Charles Dickens Quotes on Fire (8 Quotes)


    All through it, I have known myself to be quite undeserving. And yet I have had the weakness, and have still the weakness, to wish you to know with what a sudden mastery you kindled me, heap of ashes that I am, into fire- a fire, however, inseparable in its nature from myself, quickening nothing, lighting nothing, doing no service, idly burning away.

    Bleak, dark, and piercing cold, it was a night for the well-housed and fed to draw round the bright fire, and thank God they were at home; and for the homeless starving wretch to lay him down and die. Many hunger-worn outcasts close their eyes in our bare streets at such times, who, let their crimes have been what they may, can hardly open them in a more bitter world.

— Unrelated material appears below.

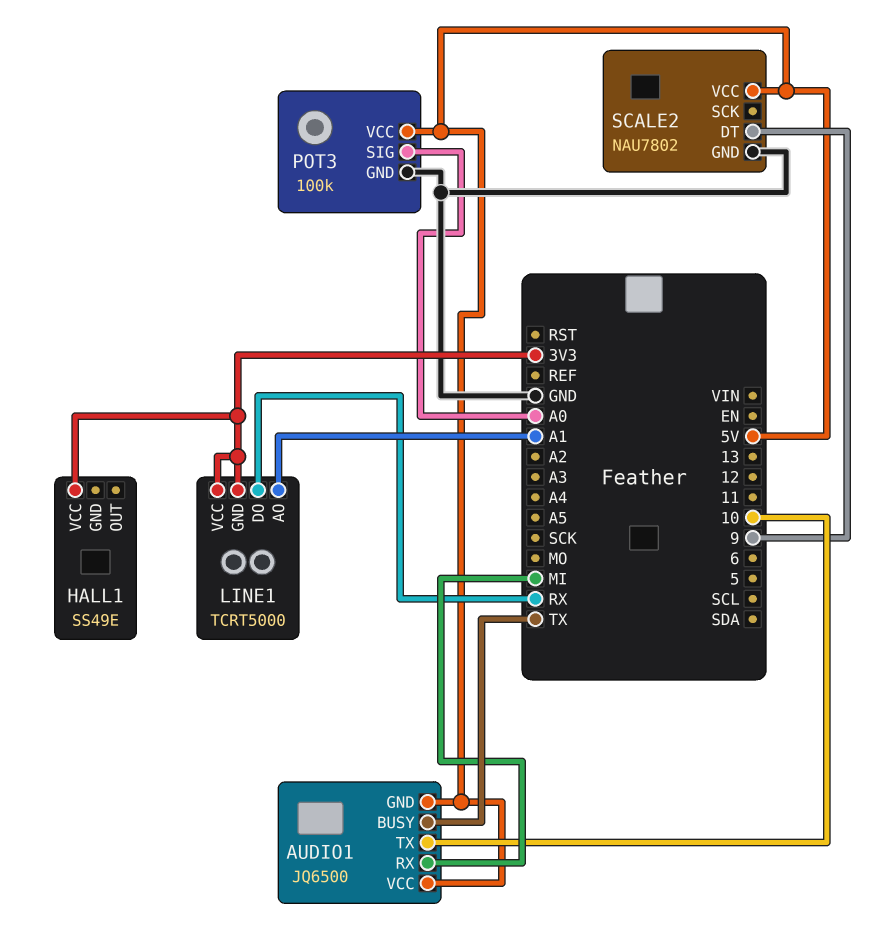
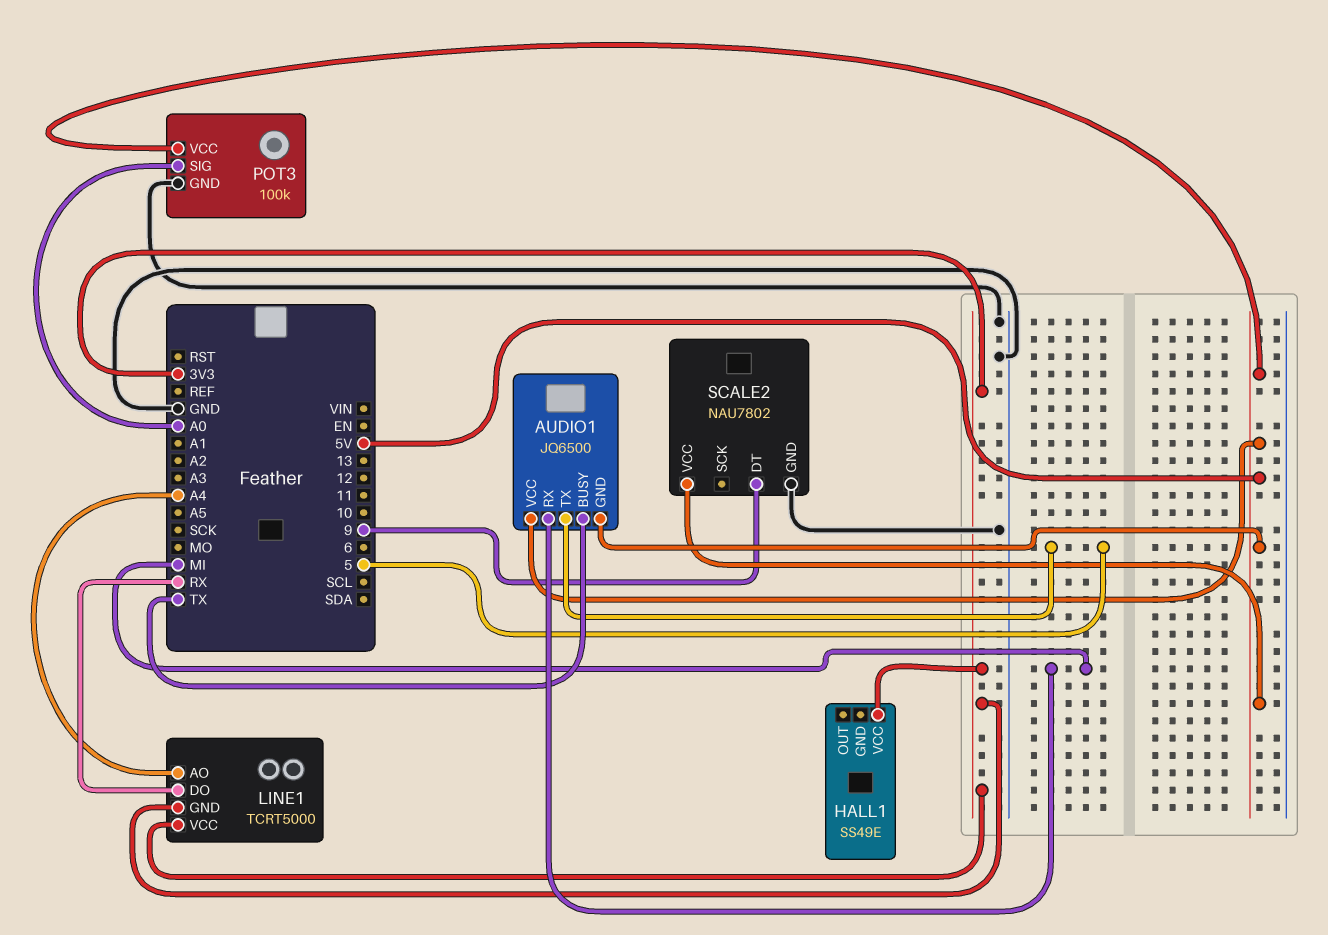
AUDIO1 pin TX: 10 -> 5
LINE1 pin AO: A1 -> A4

    The best sitting room at Manor Farm was a good, long, dark-panelled room with a high chimney-piece, and a capacious chimney, up which you could have driven one of the new patent cabs, wheels and all. At the upper end of the room, seated in a shady bower of holly and evergreens, were the two best fiddlers, and the only harp, in all Muggleton. In all sorts of recesses, and on all kinds of brackets, stood massive old silver candlesticks with four branches each. The carpet was up, the candles burnt bright, the fire blazed and crackled on the hearth, and merry voices and light-hearted laughter range through the room.

    What is the odds so long as the fire of soul is kindled at the taper of conwiviality, and the wing of friendship never moults a feather.

    Dombey sat in the corner of the darkened room in the great arm-chair by the bedside, and Son lay tucked up warm in a little basket bedstead, carefully disposed on a low settee immediately in front of the fire and close to it, as if his constitution were analogous to that of a muffin, and it was essential to toast him brown while he was very new.


    Recollections of the past and visions of the present come to bear me company the meanest man to whom I have ever given alms appears, to add his mite of peace and comfort to my stock and whenever the fire within me shall grow cold, to light my path upon this earth no more, I pray that it may be at such an hour as this, and when I love the world as well as I do now.

    . . . when the locked door opens, and there comes in a young woman, deadly pale, and with long fair hair, who glides to the fire, and sits down in the chair we have left there, wringing her hands.

    The white face of the winter day came sluggishly on, veiled in a frosty mist and the shadowy ships in the river slowly changed to black substances and the sun, blood-red on the eastern marshes behind dark masts and yards, seemed filled with the ruins of a forest it had set on fire.